So she dismissed her chair-boy and strolled out under the pier. And, as nobody was there to interrupt her she sat down in the sand and opened her letter with fingers that seemed absurdly helpless and unsteady.
"On the train near Jupiter Light," it was headed; and presently continued:
"I am trying to be unselfishly honest with you to see how it feels. First—about my loving anybody. I never have; I have on several occasions been prepared to bestow heart and hand—been capable of doing it—and something happened every time. On one of these receptive occasions the thing that happened put me permanently out of business. I'll tell you about that later.
"What I want to say is that the reason I don't love you is not because I can't, but because I won't! You don't understand that. Let me try to explain. I've always had the capacity for really loving some woman. I was more or less lonely and shy as a child and had few playmates—very few girls of my age. I adored those I knew—but—well, I was not considered to be a very desirable playmate by those parents who knew the Malcourt history.
"One family was nice to me—some of them.

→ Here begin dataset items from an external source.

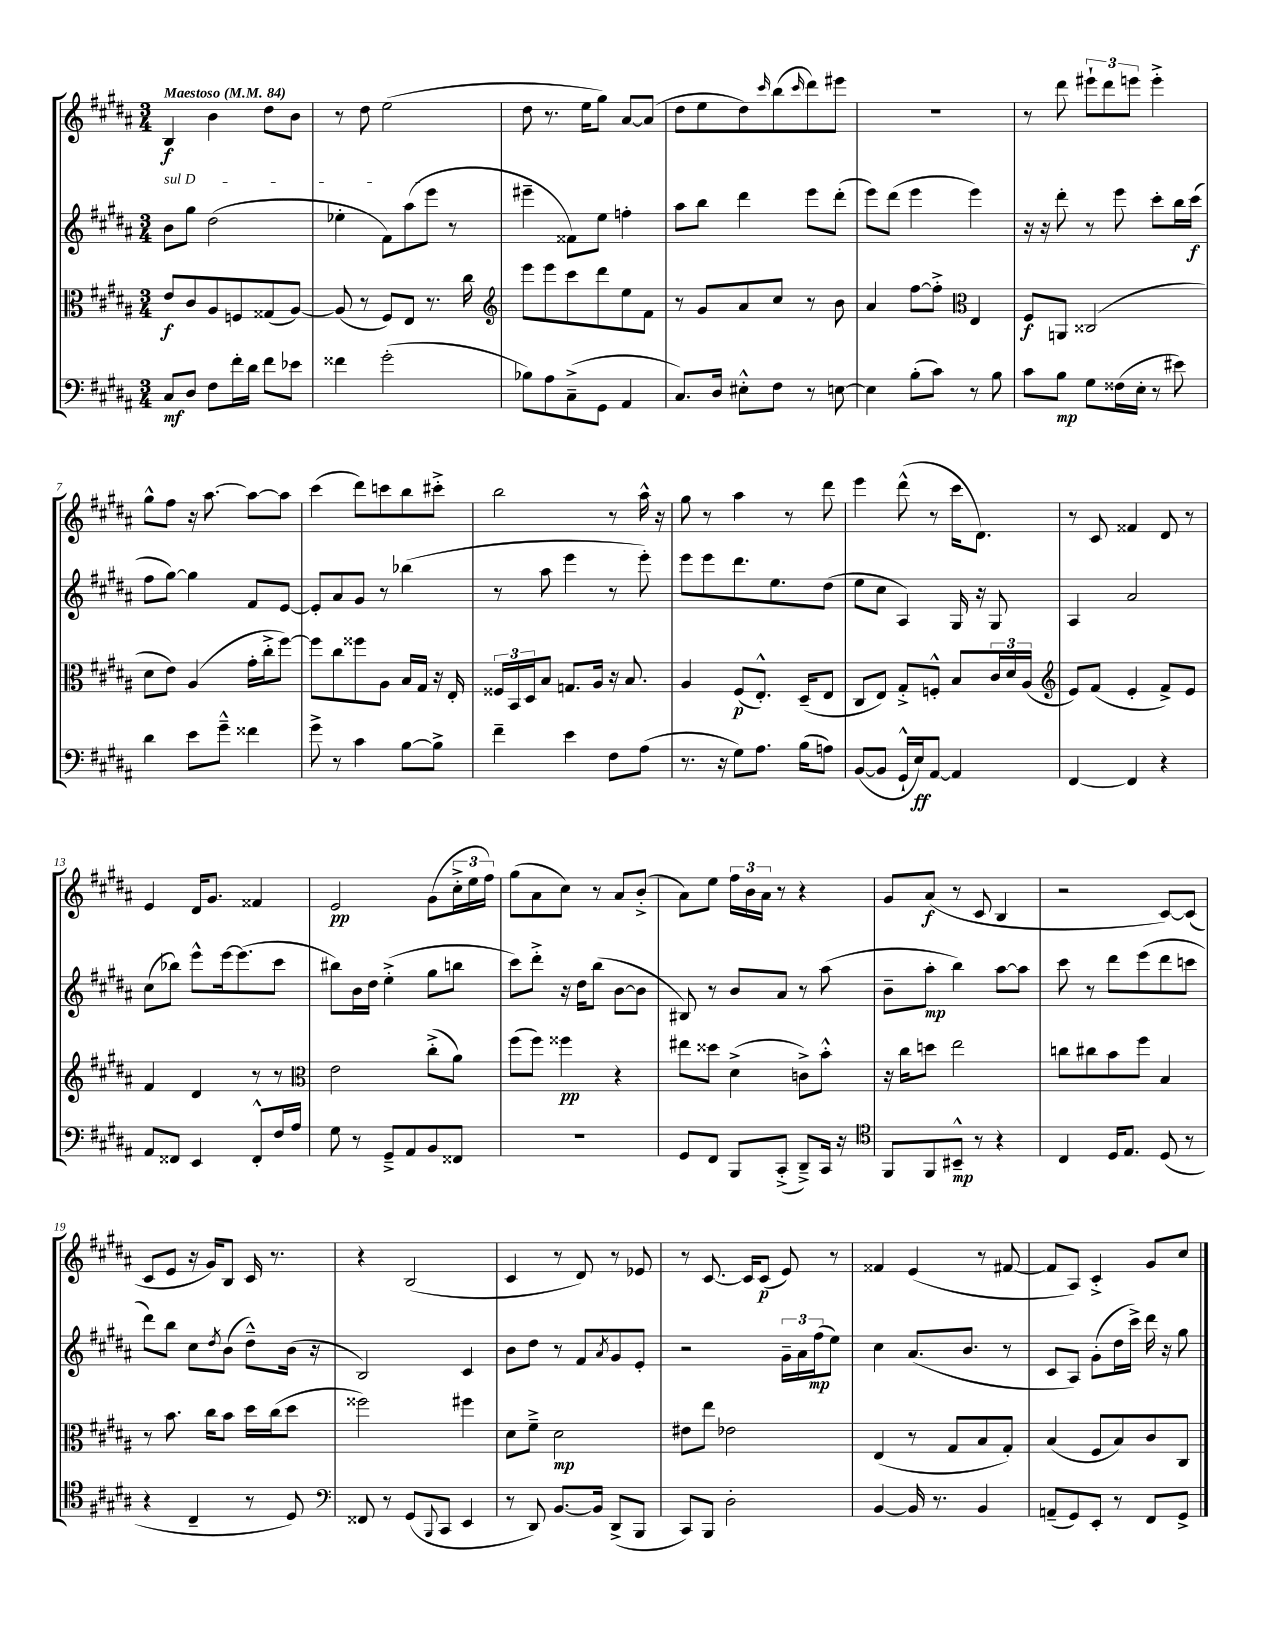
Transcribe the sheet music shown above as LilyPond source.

<<
\new StaffGroup <<
\new Staff = "s0" {
    \clef treble \key b \major \numericTimeSignature \time 3/4 \tempo "Maestoso" 4 = 84
    b4\f b'4 dis''8 b'8 |
    r8 dis''8 e''2( |
    dis''8 r8. e''16 gis''8) ais'8~ ais'8( |
    dis''8 e''8 dis''8) \grace { cis'''16 } b''8( \grace { cis'''16 } dis'''8) eis'''8 |
    R2. |
    r8 dis'''8 \tuplet 3/2 { eis'''8-! dis'''8 e'''8 } e'''4-.-> |
    gis''8-^ fis''8 r16 ais''8.~ ais''8~ ais''8 |
    cis'''4( dis'''8) c'''8 b''8 cis'''8-.-> |
    b''2 r8 ais''16-^ r16 |
    gis''8 r8 ais''4 r8 dis'''8 |
    e'''4 dis'''8-^( r8 cis'''16 dis'8.) |
    r8 cis'8 fisis'4 dis'8 r8 |
    e'4 dis'16 gis'8. fisis'4 |
    e'2\pp gis'8( \tuplet 3/2 { cis''16-.-> e''16 fis''16) } |
    gis''8( ais'8 cis''8) r8 ais'8 b'8-.->( |
    ais'8) e''8 \tuplet 3/2 { fis''16 b'16 ais'16 } r8 r4 |
    gis'8 ais'8\f( r8 cis'8 b4 |
    r2 cis'8~) cis'8( |
    cis'8 e'8 r16 gis'16) b8 cis'16 r8. |
    r4 b2( |
    cis'4 r8 dis'8) r8 ees'8 |
    r8 cis'8.~ cis'16 cis'8\p( e'8) r8 |
    fisis'4 e'4( r8 fis'8~ |
    fis'8 ais8) cis'4-.-> gis'8 cis''8 \bar "|." |
}
\new Staff = "s1" {
    \clef treble \key b \major \numericTimeSignature \time 3/4
    \once \override TextSpanner.bound-details.left.text = \markup { \italic "sul D" } b'8\startTextSpan gis''8 dis''2( |
    ees''4-. fis'8) ais''8( e'''8\stopTextSpan r8 |
    eis'''4-- fisis'8) e''8 f''4-. |
    ais''8 b''8 dis'''4 e'''8 dis'''8-.( |
    e'''8) dis'''8( e'''4 e'''4) |
    r16 r16 dis'''8-. r8 e'''8 cis'''8-. b''16 cis'''16\f( |
    fis''8 gis''8~) gis''4 fis'8 e'8~ |
    e'8-. ais'8 gis'8 r8 bes''4( |
    r8 ais''8 e'''4 r8 e'''8-.) |
    e'''8 e'''8 dis'''8. e''8. dis''8( |
    e''8 cis''8 ais4) gis16 r16 gis8 |
    ais4 ais'2 |
    cis''8( bes''8) e'''8-^ e'''16~ e'''8.( cis'''8 |
    bis''8) b'16 dis''16 e''4-.->( gis''8 b''8 |
    cis'''8) dis'''8-.-> r16 dis''16 b''8( b'8~ b'8 |
    bis8) r8 b'8 ais'8 r8 ais''8( |
    b'8-- ais''8-.\mp b''4) ais''8~ ais''8 |
    cis'''8 r8 dis'''8 e'''8( dis'''8 c'''8 |
    dis'''8) b''8 cis''8 \acciaccatura { dis''8 } b'8( dis''8---^) b'16( r16 |
    b2) cis'4 |
    b'8 dis''8 r8 fis'8 \acciaccatura { ais'8 } gis'8 e'8-. |
    r2 \tuplet 3/2 { gis'16-- ais'16 fis''16\mp( } e''8) |
    cis''4 ais'8.( b'8. r8 |
    cis'8 ais8) gis'8-.( dis''16 cis'''16->) dis'''16 r16 gis''8 \bar "|." |
}
\new Staff = "s2" {
    \clef alto \key b \major \numericTimeSignature \time 3/4
    e'8\f cis'8 ais8 f8 gisis8( ais8~) |
    ais8( r8 fis8) e8 r8. cis''16 |
    \clef treble e'''8 e'''8 cis'''8 dis'''8 e''8 fis'8 |
    r8 gis'8 ais'8 cis''8 r8 b'8 |
    ais'4 fis''8~ fis''8-.-> \clef alto e4 |
    fis8\f a,8 cisis2( |
    dis'8 e'8) ais4( gis'16-. cis''16-.-> fis''8~) |
    fis''8 cis''8 fisis''8 ais8 b16 gis16 r16 e16-. |
    \tuplet 3/2 { fisis16 b,16 dis16 } b8 g8. ais16 r16 b8. |
    ais4 fis8\p( e8.-.-^) dis16--( e8 |
    cis8 e8) gis8-.-> f8-.-^ b8 \tuplet 3/2 { cis'16 dis'16 ais16( } |
    \clef treble e'8) fis'8( e'4-. fis'8->) e'8 |
    fis'4 dis'4 r8 r8 |
    \clef alto e'2 cis''8-.->( ais'8) |
    fis''8( fis''8) fisis''4\pp r4 |
    eis''8 disis''8 dis'4->( c'8->) b'8-.-^ |
    r16 cis''16 d''8 e''2 |
    c''8 cis''8 b'8 fis''8 b4 |
    r8 b'8. cis''16 b'8 dis''16 cis''16( dis''8 |
    fisis''2) fis''4 |
    dis'8 fis'8---> dis'2\mp |
    eis'8 e''8 ees'2 |
    e4( r8 gis8 b8 gis8-.) |
    b4( fis8 b8) cis'8 cis8 \bar "|." |
}
\new Staff = "s3" {
    \clef bass \key b \major \numericTimeSignature \time 3/4
    cis8\mf dis8 fis8 fis'16-. dis'16 fis'8 ees'8 |
    fisis'4 gis'2-.( |
    bes8) ais8 cis8--->( gis,8 ais,4 |
    cis8.) dis16 eis8-.-^ fis8 r8 e8~ |
    e4 b8-.( cis'8) r8 b8 |
    cis'8 b8\mp gis8 fisis16( e16-. r8 eis'8) |
    dis'4 e'8 gis'8---^ fisis'4 |
    gis'8-> r8 cis'4 b8~ b8-> |
    fis'4-- e'4 fis8 ais8( |
    r8. r16 gis8) ais8. b16( a8) |
    b,8~( b,8 gis,16-!-^ e16\ff) ais,8~ ais,4 |
    fis,4~ fis,4 r4 |
    ais,8 fisis,8 e,4 fisis,8-.-^ fis16 ais16 |
    gis8 r8 gis,8---> ais,8 b,8 fisis,8 |
    R2. |
    gis,8 fis,8 b,,8 cis,8-.->( dis,8--->) cis,16 r16 |
    \clef tenor fis,8 fis,8 bis,8---^\mp r8 r4 |
    cis4 dis16 e8. dis8( r8 |
    r4 cis4-- r8 dis8) |
    \clef bass fisis,8 r8 gis,8( \appoggiatura { b,,8 } cis,8 e,4 |
    r8 dis,8) b,8.~ b,16 dis,8->( b,,8 |
    cis,8) b,,8 dis2-. |
    b,4~ b,16 r8. b,4 |
    a,8--( gis,8) e,8-. r8 fis,8 gis,8-> \bar "|." |
}
>>
>>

I usually cared a great deal for anybody who was nice to me.
"The point of all this biography is that I'm usually somewhat absurdly touched by the friendship of an attractive woman of my own sort—or, rather, of the sort I might have been. That is my attitude toward you; you are amiable to me; I like you.
"Now, why am I not in love with you? I've told you that it's because I will not let myself be in love with you. Why?
"Dear—it's just because you have been nice to me. Do you understand? No, you don't. Then—to go back to what I spoke of—I am not free to marry. I am married. Now you know. And there's no way out of it that I can see.
"If I were in love with you I'd simply take you. I am only your friend—and I can't do you that injury. Curious, isn't it, how such a blackguard as I am can be so fastidious!
"But that's the truth. And that, too, may explain a number of other matters.